Ufficiale di campo di basket. Crisci realizza il suo sogno: "Tutto merito di mio padre"

Oltre la barriera della disabilità, il giusto merito a sacrifici e spirito di partecipazione. Un ringraziamento speciale all’organizzazione degli Special Olympics e alla Cestistica.

Ufficiale di campo di basket. Crisci realizza il suo sogno: "Tutto merito di mio padre"

Salvatore ’Rino’ Crisci è diventato ufficiale di campo di pallacanestro

"Sono diventato ufficiale di campo di pallacanestro e per questo devo ringraziare soprattutto mio padre". Salvatore Crisci, da tutti conosciuto come Rino, conquista un importante traguardo e la dedica a papà Tommaso, scomparso a fine settembre del 2020, ci scalda il cuore. "Da lassù è stato il grande artefice di tutto", confida lo spezzino. Una grandissima e doppia soddisfazione, la meta raggiunta (rimanendo in tema sportivo) per diversi motivi: intanto, se si considera che, fino a poco tempo fa, Crisci non riusciva nemmeno a legare con questa disciplina. E poi, non dimentichiamo che Rino è una persona con disabilità, che dimostra ogni giorno come non siano gli aiuti, ma la partecipazione e i sacrifici a permettere agli obiettivi di concretizzarsi.

Tutto, comunque, nasce con gli Special Olympics a settembre 2017, quando il team Le Aquile Basket La Spezia dove Crisci milita, torna in palestra per iniziare la marcia verso Montecatini 2018. "I coach Sandro Fiore e Sandro Moroni mi chiesero di andare a provare a giocare – spiega il 54enne – e anche se ero molto scettico, a causa dei movimenti che non mi avrebbero permesso una buona presa con le mani, decisi di provarci comunque. Allenamento dopo allenamento la cosa mi incuriosiva sempre di più, tant’è che venni iscritto nella rosa, che poi avrebbe vinto l’oro ai Giochi nazionali di Montecatini". In campo non venne utilizzato molto. "Ma non mi importava più di tanto. Ero contento perché facevo parte di un squadra. A prescindere da tutto". Ha giocato per quattro stagioni, poi coach Fiore – appoggiato dal collega Moroni – gli volle affidare l’amministrazione della formazione. "Era chiaro che dal parquet sarei passato oltre, tenendo aggiornato il quaderno della squadra con tutto quello che serve. Tutt’ora lo faccio e sono contento poiché se la devo dire tutta, rappresenta la mia vera collocazione". Ma i ringraziamenti non si esauriscono alla Polisportiva Spezzina. "Se gli Special Olympics mi hanno aperto le porta a questa disciplina, anche la Cestistica Spezzina (società che milita nella Serie A2 femminile) ha fatto la sua enorme parte. Mi ha offerto l’opportunità di misurarmi, senza togliere nemmeno una briciola al team Special Olympics presieduto da Alessia Bonati, con il basket dei campionati e delle coppe nazionali. Di quel team seguo stabilmente gli allenamenti, mentre in partita sono dietro al canestro e ad ogni quarto vado a consegnare le statistiche alle squadre".

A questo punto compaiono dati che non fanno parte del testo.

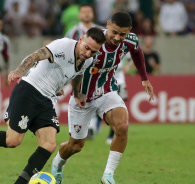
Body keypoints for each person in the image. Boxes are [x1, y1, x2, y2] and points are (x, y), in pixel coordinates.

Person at [0, 27, 106, 184]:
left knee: (49, 145)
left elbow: (77, 75)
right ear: (81, 40)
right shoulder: (63, 45)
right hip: (29, 90)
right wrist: (20, 70)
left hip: (47, 100)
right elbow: (36, 56)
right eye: (87, 48)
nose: (88, 53)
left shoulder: (88, 60)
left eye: (93, 52)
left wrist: (76, 93)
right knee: (13, 141)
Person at [51, 12, 154, 184]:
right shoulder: (93, 42)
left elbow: (137, 52)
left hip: (107, 91)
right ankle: (57, 166)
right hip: (81, 97)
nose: (117, 37)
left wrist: (144, 78)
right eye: (114, 32)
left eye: (122, 34)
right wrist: (65, 87)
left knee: (122, 126)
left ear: (129, 31)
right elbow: (71, 62)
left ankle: (108, 176)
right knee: (75, 146)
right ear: (107, 24)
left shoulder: (131, 40)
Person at [64, 3, 105, 140]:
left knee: (94, 96)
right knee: (80, 96)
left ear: (92, 14)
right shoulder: (73, 32)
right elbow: (66, 48)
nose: (87, 14)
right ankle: (82, 127)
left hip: (97, 70)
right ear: (79, 15)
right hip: (78, 69)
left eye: (89, 11)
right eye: (84, 12)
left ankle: (91, 126)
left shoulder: (101, 31)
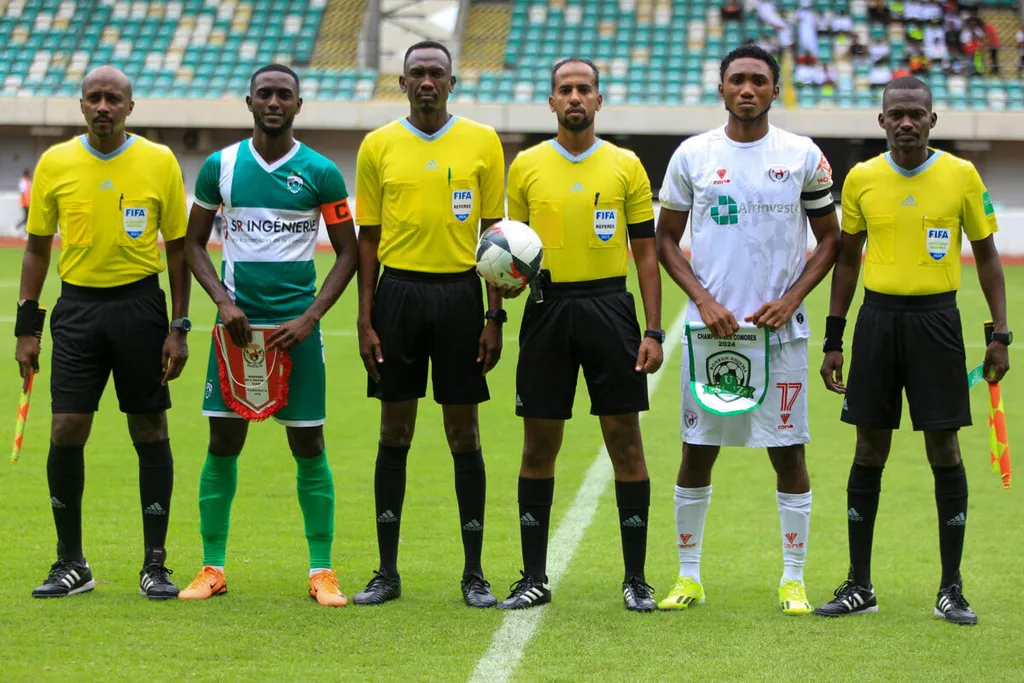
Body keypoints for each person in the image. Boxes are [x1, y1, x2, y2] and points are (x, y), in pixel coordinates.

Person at [815, 77, 1009, 626]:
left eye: (915, 114)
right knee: (868, 449)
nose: (906, 122)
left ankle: (951, 587)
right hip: (876, 322)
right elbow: (847, 260)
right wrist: (835, 337)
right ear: (881, 122)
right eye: (896, 114)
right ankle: (859, 583)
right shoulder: (861, 178)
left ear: (932, 120)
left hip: (938, 323)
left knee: (943, 449)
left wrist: (1000, 333)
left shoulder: (961, 176)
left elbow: (989, 257)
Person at [655, 45, 840, 614]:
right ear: (721, 88)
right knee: (696, 451)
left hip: (780, 338)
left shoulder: (802, 155)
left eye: (758, 80)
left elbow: (830, 238)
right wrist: (703, 299)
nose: (747, 89)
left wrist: (791, 298)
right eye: (737, 80)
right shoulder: (692, 156)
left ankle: (793, 579)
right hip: (711, 336)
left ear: (774, 89)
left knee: (788, 454)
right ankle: (688, 577)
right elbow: (665, 238)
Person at [178, 64, 358, 607]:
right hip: (234, 333)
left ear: (299, 105)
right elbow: (192, 245)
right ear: (249, 101)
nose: (274, 102)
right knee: (222, 443)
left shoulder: (322, 172)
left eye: (285, 95)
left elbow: (349, 251)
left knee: (309, 443)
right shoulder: (221, 166)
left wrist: (311, 318)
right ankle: (212, 568)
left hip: (295, 335)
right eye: (265, 94)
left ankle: (322, 571)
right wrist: (223, 302)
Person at [15, 66, 190, 599]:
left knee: (149, 431)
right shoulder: (56, 162)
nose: (103, 107)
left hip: (140, 307)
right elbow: (38, 246)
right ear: (81, 105)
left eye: (113, 98)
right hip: (77, 311)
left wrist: (178, 326)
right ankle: (72, 562)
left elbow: (179, 249)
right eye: (94, 98)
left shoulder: (159, 162)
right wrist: (27, 326)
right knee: (66, 429)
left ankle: (154, 564)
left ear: (130, 108)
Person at [495, 57, 664, 612]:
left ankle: (636, 578)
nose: (574, 97)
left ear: (598, 99)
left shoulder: (626, 165)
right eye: (564, 89)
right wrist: (496, 312)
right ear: (550, 101)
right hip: (545, 309)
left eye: (583, 89)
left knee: (625, 441)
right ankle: (534, 577)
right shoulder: (525, 166)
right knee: (539, 443)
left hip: (610, 308)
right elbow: (503, 248)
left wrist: (653, 329)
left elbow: (646, 252)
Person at [353, 40, 506, 608]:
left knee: (463, 433)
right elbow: (368, 239)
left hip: (462, 296)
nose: (425, 81)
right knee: (395, 432)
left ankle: (474, 574)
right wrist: (366, 317)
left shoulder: (483, 141)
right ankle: (386, 572)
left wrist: (493, 315)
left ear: (452, 82)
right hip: (398, 295)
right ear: (401, 83)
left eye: (435, 73)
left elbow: (495, 236)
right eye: (416, 73)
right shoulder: (378, 145)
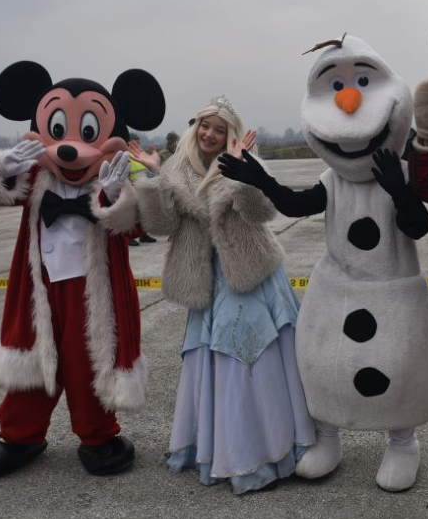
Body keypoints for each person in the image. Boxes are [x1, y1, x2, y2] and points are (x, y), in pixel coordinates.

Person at [107, 96, 314, 493]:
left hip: (249, 273)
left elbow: (261, 213)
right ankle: (225, 448)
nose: (210, 134)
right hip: (205, 278)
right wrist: (154, 177)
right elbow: (162, 226)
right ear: (196, 126)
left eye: (219, 129)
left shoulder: (244, 161)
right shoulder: (176, 167)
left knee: (254, 358)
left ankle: (265, 451)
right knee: (217, 363)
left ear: (229, 135)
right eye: (206, 125)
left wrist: (243, 173)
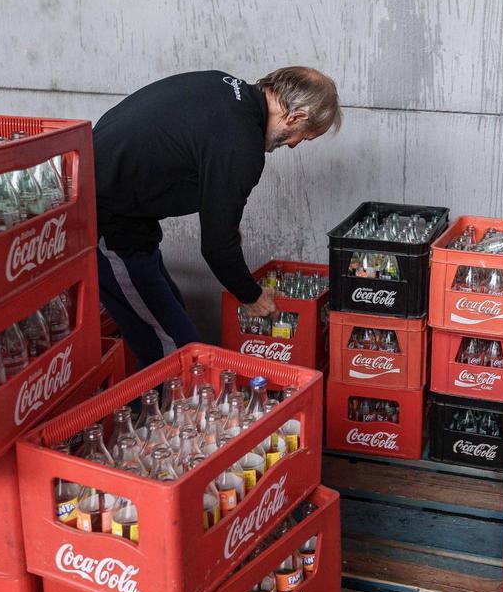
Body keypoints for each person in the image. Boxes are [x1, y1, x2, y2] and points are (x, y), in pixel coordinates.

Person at [93, 67, 342, 367]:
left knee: (169, 313)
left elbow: (198, 163)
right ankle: (154, 411)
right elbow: (216, 247)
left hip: (126, 208)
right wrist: (252, 296)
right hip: (106, 221)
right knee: (178, 353)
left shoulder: (224, 87)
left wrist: (223, 222)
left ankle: (145, 403)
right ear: (296, 117)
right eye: (303, 137)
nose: (292, 144)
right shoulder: (242, 145)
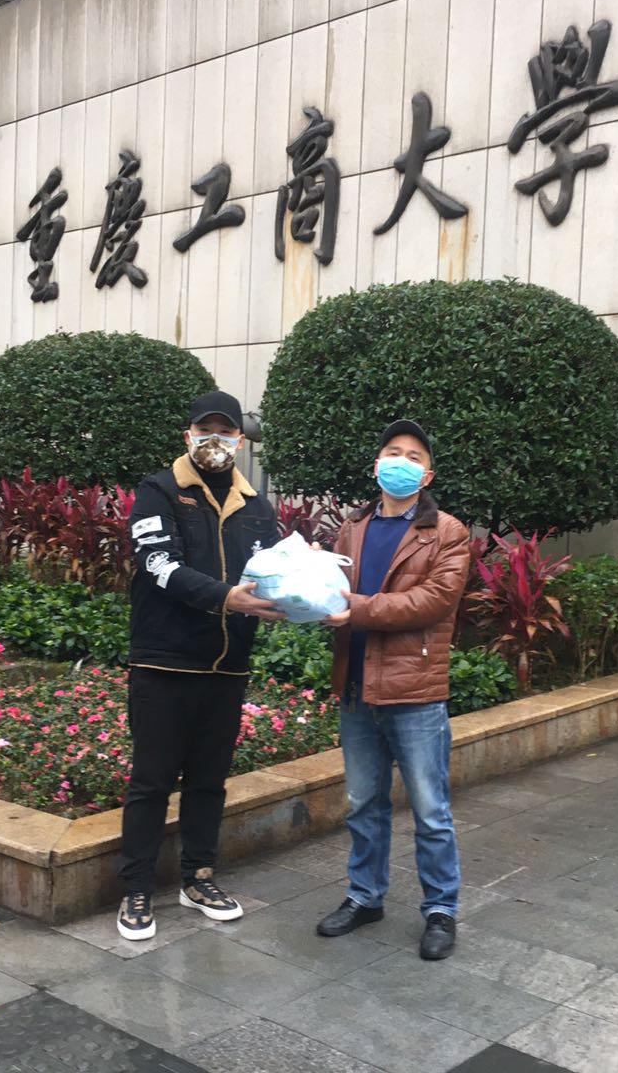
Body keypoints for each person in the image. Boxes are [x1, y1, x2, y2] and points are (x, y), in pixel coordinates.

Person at [116, 390, 283, 941]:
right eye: (205, 429)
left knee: (209, 781)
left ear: (240, 439)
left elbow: (276, 571)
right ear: (188, 435)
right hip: (165, 664)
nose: (216, 439)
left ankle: (199, 877)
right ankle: (136, 887)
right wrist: (227, 598)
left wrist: (308, 593)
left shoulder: (257, 506)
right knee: (151, 781)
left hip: (227, 667)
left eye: (226, 430)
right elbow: (158, 565)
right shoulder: (159, 490)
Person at [316, 419, 471, 960]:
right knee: (363, 804)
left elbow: (434, 601)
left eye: (413, 456)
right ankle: (365, 897)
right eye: (392, 452)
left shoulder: (447, 532)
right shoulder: (353, 526)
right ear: (376, 464)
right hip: (357, 686)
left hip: (415, 692)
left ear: (428, 475)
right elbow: (333, 590)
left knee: (431, 811)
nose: (400, 461)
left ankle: (441, 910)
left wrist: (355, 609)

Da lì è cresciuta la voglia di salire qualche gradino. "Ed ecco gli Europei di basket al Forum di Milano nel 2022 come volontario dove, per tre giorni, non solo ero a un metro dal quel parquet calcato dai grandi della pallacanestro italiana, come Dino Meneghin, Davide Pessina e tanti altri, ma durante la mia permanenza vidi la nazionale di Pozzecco a tu per tu". Ora si è chiuso il cerchio. Dopo l’esperienza per un anno e mezzo con l’Under 19 della Cestistica Spezzina, il corso via web e dopo aver superato brillantemente la prova pratica, Salvatore Crisci è diventato ufficiale di campo ed è iscritto nei quadri degli arbitri da tavolo. È in attesa della prima designazione da Roma. "Sarà una grande emozione quando la Federazione mi comunicherà la mia partita d’esordio – conclude –. Non importa se sarà la prossima stagione, ormai ci sono e sono pronto a sedermi ai vari tavoli. Grazie papà".